A radical Hindu group threatened a Christian organization in Bangladesh for allegedly promoting “activities against Hindus.”
The group Bangladesh Jatiya Hindu Mahajote said “terrible consequences” will happen to the Christian group Banchte Shekha (Learn to Survive) if it would not stop its activities.
The non-government organization, which promotes women’s rights and issues, is led by Angela Gomes, a Catholic and a recipient of the Ramon Magsaysay Award.
Gomes denied the allegation of the Hindu group in an interview with AsiaNews. “[We are] not working against Hindus,” she said, but “we work for people of all faiths.”
Gomes’ group has been in the forefront of the campaign for equal opportunities for women, including changes in the country’s inheritance laws.

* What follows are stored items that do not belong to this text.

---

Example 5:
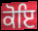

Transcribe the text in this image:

ਕੋਇ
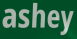
ashey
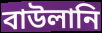
বাউলানি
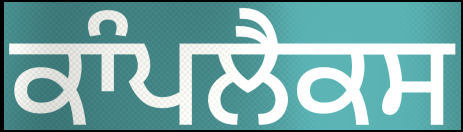
ਕਾੰਪਲੈਕਸ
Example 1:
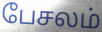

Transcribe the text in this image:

பேசலம்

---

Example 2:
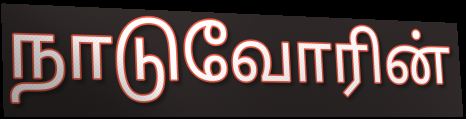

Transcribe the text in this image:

நாடுவோரின்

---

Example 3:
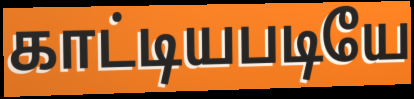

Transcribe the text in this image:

காட்டியபடியே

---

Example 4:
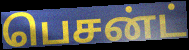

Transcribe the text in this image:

பெசன்ட்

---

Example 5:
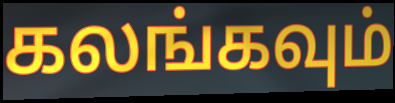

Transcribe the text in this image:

கலங்கவும்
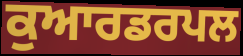
ਕੁਆਰਡਰਪਲ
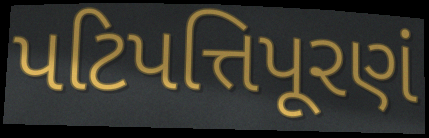
પટિપત્તિપૂરણં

Banchte Shekha has been working since 1976 to improve the socio-economic status of women and girls.
Several Hindu groups have issued statements to defend Banchte Shekha from the allegations raised by the Bangladesh Jatiya Hindu Mahajote.

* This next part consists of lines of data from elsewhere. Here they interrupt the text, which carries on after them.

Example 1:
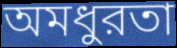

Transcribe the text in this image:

অমধুরতা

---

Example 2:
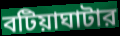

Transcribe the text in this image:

বটিয়াঘাটার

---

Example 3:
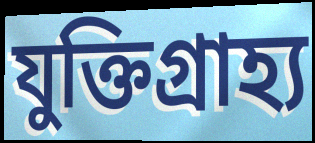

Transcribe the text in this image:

যুক্তিগ্রাহ্য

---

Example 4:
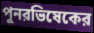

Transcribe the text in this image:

পুনরভিষেকের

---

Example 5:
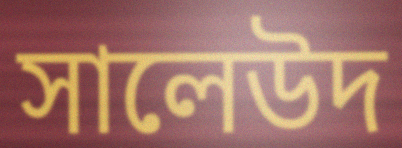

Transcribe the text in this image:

সালেউদ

Legal experts and civil society groups have been lobbying for amendments of the country’s laws to ensure equal rights for women.

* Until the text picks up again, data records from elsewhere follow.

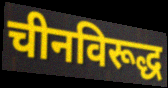
चीनविरूद्ध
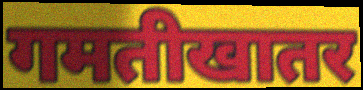
गमतीखातर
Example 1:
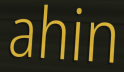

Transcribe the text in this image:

ahin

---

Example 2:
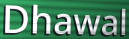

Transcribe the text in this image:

Dhawal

They said some of Bangladesh’s laws date back to the colonial period and are holding back half the population, namely, women.
The existing Hindu inheritance law states that daughters are not equally eligible to inherit properties. Unmarried daughters and married daughters with sons can inherit, while childless widowed daughters or daughters having no sons or with no possibility of having sons are excluded.
Justice Krishna Debnath, the country’s first Hindu woman judge, has earlier pointed out that Hindu traditionalists are the main obstacle when it comes to reforming the Hindu law of inheritance.
“The government is ready to reform the law but a few parochial Hindus in the community are not in favor of reforming the law,” she said in a webinar in March.